* _Description of the task_: Please repeat the listing below word for word, from the line that contains "phylum: Arthropoda" up to and including the last line of the listing.

* _Raw records_:

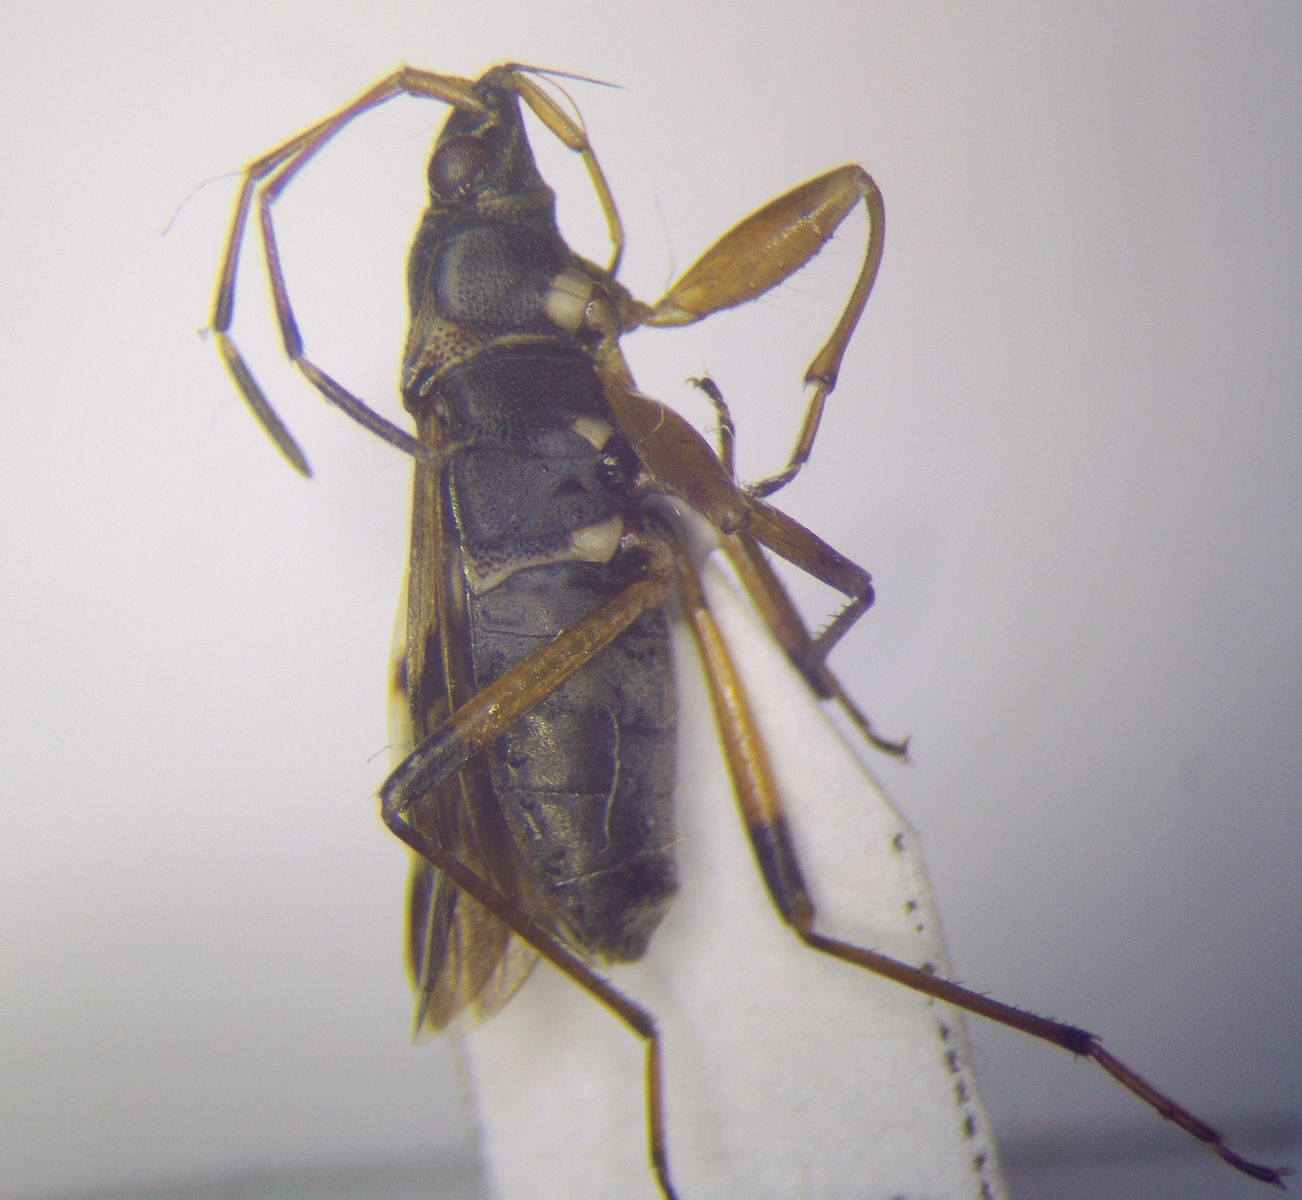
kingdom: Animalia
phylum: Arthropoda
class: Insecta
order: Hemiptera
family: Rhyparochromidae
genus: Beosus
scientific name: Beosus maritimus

* _The solution_:
phylum: Arthropoda
class: Insecta
order: Hemiptera
family: Rhyparochromidae
genus: Beosus
scientific name: Beosus maritimus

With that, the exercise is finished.